The biggest remaining holes for the Miami Dolphins to fill out in the draft are cornerback and the offensive line. This we know to be true.
Despite the signing of former Atlanta Falcon Brent Grimes, Miami needs to continue to build up its secondary, and the best man for this job available to Miami in the draft is Washington's Desmond Trufant, and not Xavier Rhodes from Florida State.
Dee Milliner might fit the bill, but there's no guarantee that he will be available for Miami with the 12th pick in the draft. It would have to trade up for him, but that would take sacrificing an extra draft pick or two.
The man for the job is Trufant, and it's easy to see why.

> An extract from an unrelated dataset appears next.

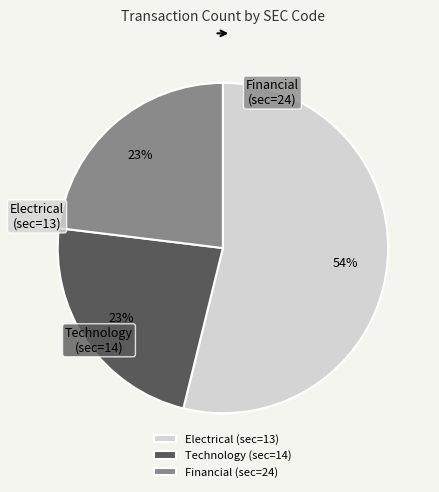

How many slices are in this pie chart?

3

Let's start with Miami's defensive system, the zone coverage scheme. What is the zone coverage scheme?
In zone coverage, the defensive backs and linebackers drop into areas on the field and protect those zones against any receivers who enter them. The biggest difference between zone coverage and man-to-man coverage is that in the latter coverage, a defender is concerned only about the player he’s covering. In virtually all zone coverages, two defensive backs play deep (12 to 15 yards off the line of scrimmage) and align near the hash marks.

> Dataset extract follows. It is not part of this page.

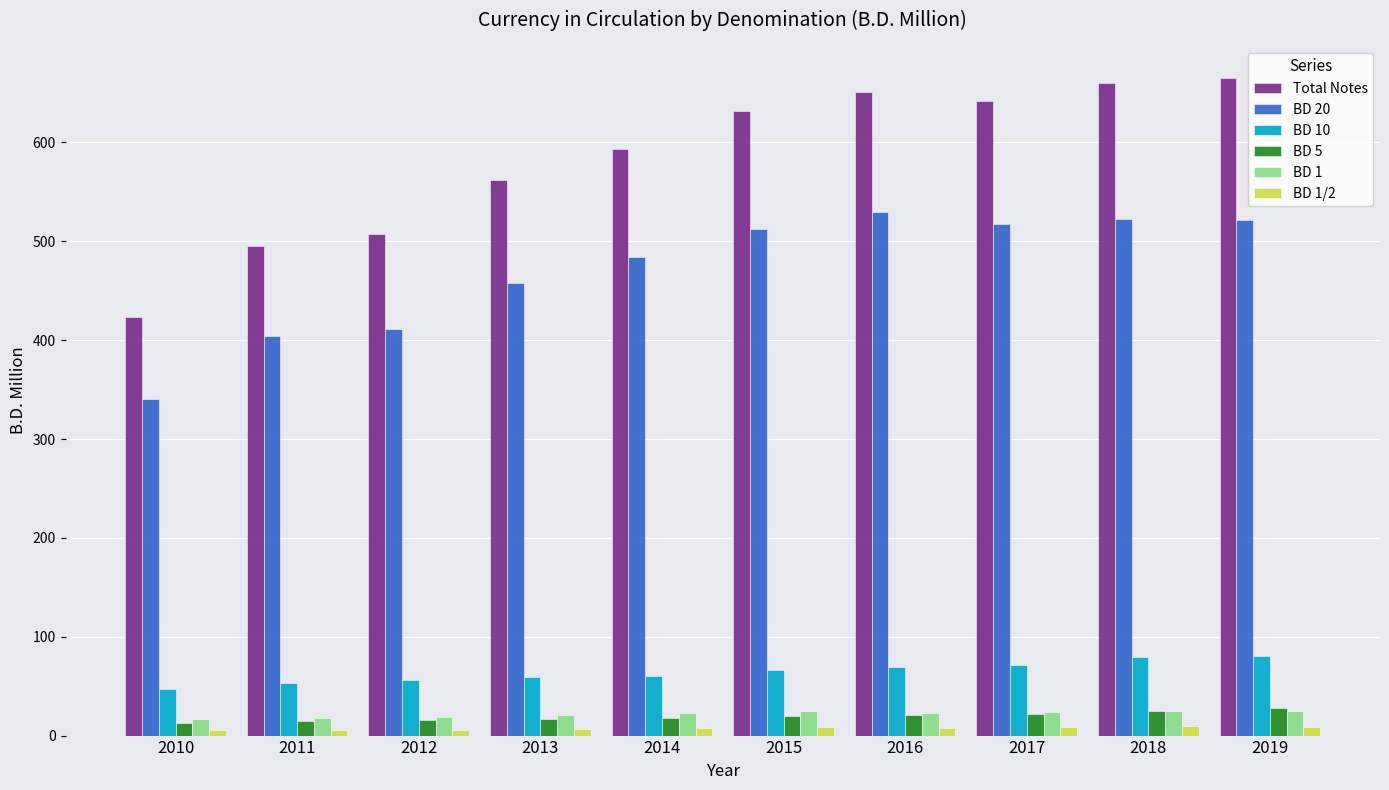

Is it true that BD 1 equals 23.2 at 2016?

True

Here are the main features of zone coverage:
Each defensive back is aware of the receivers in his area, but his major concentration is on the quarterback and reacting to the quarterback’s arm motion and the ball in flight.
For defensive backs, zone coverage is about sensing what the offense is attempting to accomplish against the defense.
Each defensive player reacts when the ball is in the air, whereas in man-to-man coverage, he simply plays the receiver.
These traits to zone coverage eluded Miami's secondary at times, as the secondary had played primarily man-to-man prior to 2012 under defensive coordinators Mike Nolan and Paul Pasqualoni. Kevin Coyle prefers zone coverage in his defense, which is why Miami's secondary looks completely different.
The signing of Brent Grimes helps, but Miami still needs another cornerback that can step in and start in Week 1. Trufant would be the best choice due to him using zone coverage in college, which will make the transition to the NFL game quicker than that of Rhodes, who played man-to-man in college and is spectacular in that kind of defense.
Trufant's college career shows the ability and upside that he has, as he ended his career at the University of Washington starting 47 games while recording 195 tackles, 38 passes defended, six interceptions and three forced fumbles while usually covering the best receivers on the opposing team.
Trufant has the speed and quickness to beat the receiver to the ball, as he ran a 4.38 40-yard dash at the NFL Scouting Combine along with a 20-yard shuttle time of 3.85. His vertical leap clocked in at 37.5 inches, which shows that on 50/50 opportunities he will likely be able to at least keep the ball away from the receiver on a consistent basis.
Clocking in at 6'0", 190 pounds, Trufant also fits the prototype of a cornerback, especially one that can do well in zone coverage, and would likely start for just about any team that drafts him, as many mock drafts have him falling to other corner-needy teams such as the New England Patriots and Cincinnati Bengals.
Trufant shouldn't be allowed to fall that far by the Dolphins though. While I had Jonathan Cooper going first in my latest mock draft, the reality is Trufant fills a hole of similar size on Miami's defense and helps solidify the group as one with the potential to move into the top 10 defenses in the NFL. Trufant's versatility also helps, as he played both on the outside and in the slot while at Washington.
With five picks in the first three rounds, Miami can afford to look toward Round 2 or 3 to fill some of its other needs (and draft another defensive back). But passing on Desmond Trufant in Round 1 would be a mistake that would haunt the Dolphins come next season.